Former Slovenian Prime Minister Janez Jansa (file photo)

Near-final results in Slovenia’s parliamentary elections put a right-wing, anti-immigration opposition party led by a former prime minister far ahead of the field of competitors.

The State Election Commission said on June 4 that with 90 percent of the ballots counted, Janez Jansa's Slovenian Democratic Party (SDS) had about 25 percent of the vote, giving it 25 seats in the 90-member parliament.

Comedic actor and politician Marjan Sarec’s center-left independent list trailed in second place with 12.7 percent and 13 seats.

Three parties -- the Social Democrats, the Modern Center Party of outgoing Prime Minister Miro Cerar, and the Left -- had around 9 percent each.

If the results stand, it would mean no party will secure a majority in the 90-seat parliament and the likely next step is negotiations to form a coalition government.
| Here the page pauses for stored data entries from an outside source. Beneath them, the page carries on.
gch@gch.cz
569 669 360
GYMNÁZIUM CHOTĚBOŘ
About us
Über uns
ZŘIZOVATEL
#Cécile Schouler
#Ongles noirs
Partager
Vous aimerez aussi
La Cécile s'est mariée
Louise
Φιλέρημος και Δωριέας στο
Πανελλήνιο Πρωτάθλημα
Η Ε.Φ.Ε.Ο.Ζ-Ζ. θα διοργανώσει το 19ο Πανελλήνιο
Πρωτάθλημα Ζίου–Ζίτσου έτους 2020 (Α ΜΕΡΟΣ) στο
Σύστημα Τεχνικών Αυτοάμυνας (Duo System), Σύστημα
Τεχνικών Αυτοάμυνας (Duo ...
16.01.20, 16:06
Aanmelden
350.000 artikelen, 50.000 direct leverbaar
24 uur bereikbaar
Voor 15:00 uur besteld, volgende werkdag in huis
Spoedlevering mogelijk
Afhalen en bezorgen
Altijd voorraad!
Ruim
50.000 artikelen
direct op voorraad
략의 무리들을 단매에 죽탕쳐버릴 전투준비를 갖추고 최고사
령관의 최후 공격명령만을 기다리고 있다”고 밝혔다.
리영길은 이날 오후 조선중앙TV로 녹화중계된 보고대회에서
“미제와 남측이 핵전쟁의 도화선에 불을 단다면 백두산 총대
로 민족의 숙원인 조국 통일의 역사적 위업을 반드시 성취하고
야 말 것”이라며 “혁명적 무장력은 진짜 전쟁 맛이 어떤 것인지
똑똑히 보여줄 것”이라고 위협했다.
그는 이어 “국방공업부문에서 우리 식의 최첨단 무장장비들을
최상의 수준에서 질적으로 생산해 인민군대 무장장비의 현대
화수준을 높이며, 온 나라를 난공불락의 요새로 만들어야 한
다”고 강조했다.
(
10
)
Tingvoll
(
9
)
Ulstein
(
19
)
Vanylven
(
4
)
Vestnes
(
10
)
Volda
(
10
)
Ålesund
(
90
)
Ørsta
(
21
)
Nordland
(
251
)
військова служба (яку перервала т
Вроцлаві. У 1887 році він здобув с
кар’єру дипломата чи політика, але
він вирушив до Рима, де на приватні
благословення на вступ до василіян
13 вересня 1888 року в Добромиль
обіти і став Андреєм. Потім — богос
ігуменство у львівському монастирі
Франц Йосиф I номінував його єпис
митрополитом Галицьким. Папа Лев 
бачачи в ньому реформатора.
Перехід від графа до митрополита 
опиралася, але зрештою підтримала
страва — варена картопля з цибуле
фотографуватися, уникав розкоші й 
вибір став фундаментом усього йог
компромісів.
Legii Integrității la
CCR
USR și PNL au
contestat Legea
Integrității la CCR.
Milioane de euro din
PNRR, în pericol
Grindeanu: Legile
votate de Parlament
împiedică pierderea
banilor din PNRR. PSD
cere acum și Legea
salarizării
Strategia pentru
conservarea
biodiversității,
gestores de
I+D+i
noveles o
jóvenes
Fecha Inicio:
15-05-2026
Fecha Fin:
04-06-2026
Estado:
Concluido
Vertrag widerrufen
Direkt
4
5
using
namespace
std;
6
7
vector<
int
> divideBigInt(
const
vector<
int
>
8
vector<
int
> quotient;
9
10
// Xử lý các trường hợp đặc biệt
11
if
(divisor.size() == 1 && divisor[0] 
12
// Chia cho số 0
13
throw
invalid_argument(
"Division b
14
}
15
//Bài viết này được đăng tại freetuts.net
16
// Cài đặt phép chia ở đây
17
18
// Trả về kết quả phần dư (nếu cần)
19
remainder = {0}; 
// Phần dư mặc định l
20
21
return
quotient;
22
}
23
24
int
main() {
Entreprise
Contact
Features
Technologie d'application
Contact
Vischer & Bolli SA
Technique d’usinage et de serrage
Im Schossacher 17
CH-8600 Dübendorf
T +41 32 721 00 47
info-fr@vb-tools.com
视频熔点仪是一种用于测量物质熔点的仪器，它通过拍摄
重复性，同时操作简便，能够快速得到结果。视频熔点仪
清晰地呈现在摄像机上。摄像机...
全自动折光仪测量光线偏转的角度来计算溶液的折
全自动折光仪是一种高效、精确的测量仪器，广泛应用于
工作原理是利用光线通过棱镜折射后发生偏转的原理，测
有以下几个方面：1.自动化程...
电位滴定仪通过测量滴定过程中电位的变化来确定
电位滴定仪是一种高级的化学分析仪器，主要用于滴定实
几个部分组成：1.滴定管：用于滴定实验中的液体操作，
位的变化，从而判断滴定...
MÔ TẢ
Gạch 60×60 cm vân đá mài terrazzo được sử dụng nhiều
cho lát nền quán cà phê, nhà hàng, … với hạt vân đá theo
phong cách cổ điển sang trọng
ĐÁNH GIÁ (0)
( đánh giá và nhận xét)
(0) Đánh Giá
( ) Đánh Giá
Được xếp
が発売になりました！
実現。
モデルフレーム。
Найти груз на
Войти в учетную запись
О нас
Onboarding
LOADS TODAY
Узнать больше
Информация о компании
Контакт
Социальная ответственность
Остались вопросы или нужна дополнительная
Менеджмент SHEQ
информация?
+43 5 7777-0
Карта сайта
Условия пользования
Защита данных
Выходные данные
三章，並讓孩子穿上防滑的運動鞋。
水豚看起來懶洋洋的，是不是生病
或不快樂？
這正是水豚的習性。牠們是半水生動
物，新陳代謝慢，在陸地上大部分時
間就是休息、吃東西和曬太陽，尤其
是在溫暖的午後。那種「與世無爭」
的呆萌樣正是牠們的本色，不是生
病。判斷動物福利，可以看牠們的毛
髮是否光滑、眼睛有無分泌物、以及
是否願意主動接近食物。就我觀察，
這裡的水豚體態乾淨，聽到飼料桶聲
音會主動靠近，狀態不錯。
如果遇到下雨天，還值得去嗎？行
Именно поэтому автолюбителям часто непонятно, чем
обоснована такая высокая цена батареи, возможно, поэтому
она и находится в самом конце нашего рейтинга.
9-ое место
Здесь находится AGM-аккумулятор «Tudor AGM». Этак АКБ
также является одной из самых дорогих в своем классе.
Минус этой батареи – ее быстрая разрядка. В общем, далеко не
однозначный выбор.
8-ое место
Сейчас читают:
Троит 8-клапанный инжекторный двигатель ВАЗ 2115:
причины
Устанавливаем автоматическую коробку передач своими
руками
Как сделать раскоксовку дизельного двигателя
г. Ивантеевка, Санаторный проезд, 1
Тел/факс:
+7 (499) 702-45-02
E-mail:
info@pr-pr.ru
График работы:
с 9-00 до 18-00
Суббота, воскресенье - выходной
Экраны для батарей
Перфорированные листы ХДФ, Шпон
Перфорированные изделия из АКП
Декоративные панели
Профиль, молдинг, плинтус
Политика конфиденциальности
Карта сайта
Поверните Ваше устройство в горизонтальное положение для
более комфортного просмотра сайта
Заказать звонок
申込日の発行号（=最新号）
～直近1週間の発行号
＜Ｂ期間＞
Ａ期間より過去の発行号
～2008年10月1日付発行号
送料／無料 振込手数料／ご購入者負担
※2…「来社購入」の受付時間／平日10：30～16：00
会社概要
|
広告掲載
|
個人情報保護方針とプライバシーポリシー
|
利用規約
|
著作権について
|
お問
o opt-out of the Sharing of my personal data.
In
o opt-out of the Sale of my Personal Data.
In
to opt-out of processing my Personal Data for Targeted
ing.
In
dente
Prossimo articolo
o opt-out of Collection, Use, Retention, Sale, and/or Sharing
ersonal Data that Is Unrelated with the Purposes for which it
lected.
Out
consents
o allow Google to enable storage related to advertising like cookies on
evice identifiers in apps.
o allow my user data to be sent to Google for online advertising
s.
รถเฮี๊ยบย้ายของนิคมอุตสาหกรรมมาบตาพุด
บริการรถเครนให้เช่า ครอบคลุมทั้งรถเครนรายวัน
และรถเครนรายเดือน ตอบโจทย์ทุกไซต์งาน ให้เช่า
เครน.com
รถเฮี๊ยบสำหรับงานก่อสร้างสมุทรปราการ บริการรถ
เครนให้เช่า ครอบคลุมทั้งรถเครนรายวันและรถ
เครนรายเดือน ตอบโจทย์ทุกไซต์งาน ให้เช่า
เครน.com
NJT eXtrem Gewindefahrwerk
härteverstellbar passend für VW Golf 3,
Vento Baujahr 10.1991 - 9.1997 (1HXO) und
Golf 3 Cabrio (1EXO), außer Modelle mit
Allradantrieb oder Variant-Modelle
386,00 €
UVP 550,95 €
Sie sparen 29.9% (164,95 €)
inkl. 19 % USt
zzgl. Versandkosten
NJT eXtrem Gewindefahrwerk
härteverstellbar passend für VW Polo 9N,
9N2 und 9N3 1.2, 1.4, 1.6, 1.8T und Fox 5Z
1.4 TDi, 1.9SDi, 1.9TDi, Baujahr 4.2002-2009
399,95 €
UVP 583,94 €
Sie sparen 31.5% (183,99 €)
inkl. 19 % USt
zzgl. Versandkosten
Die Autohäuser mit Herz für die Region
However, other parties have suggested they would not form an alliance with the SDS.

The only party that has indicated it will work with the SDS, the center-right Nova Slovenija, won seven seats, still leaving a potential coalition short of the 46 needed for a majority.

In a televised statement after the vote, the 59-year-old Jansa said his party's "door for talks and coalitions is open" to all other parties.

Jansa previously held the office of prime minister during 2004-08 and 2012-13. He is an ally of Hungary's anti-immigration Prime Minister Viktor Orban.

"Thanks to its [immigration] policy, Hungary is a safe country, while Belgium, due to its wrong policy, isn't," Jansa tweeted recently.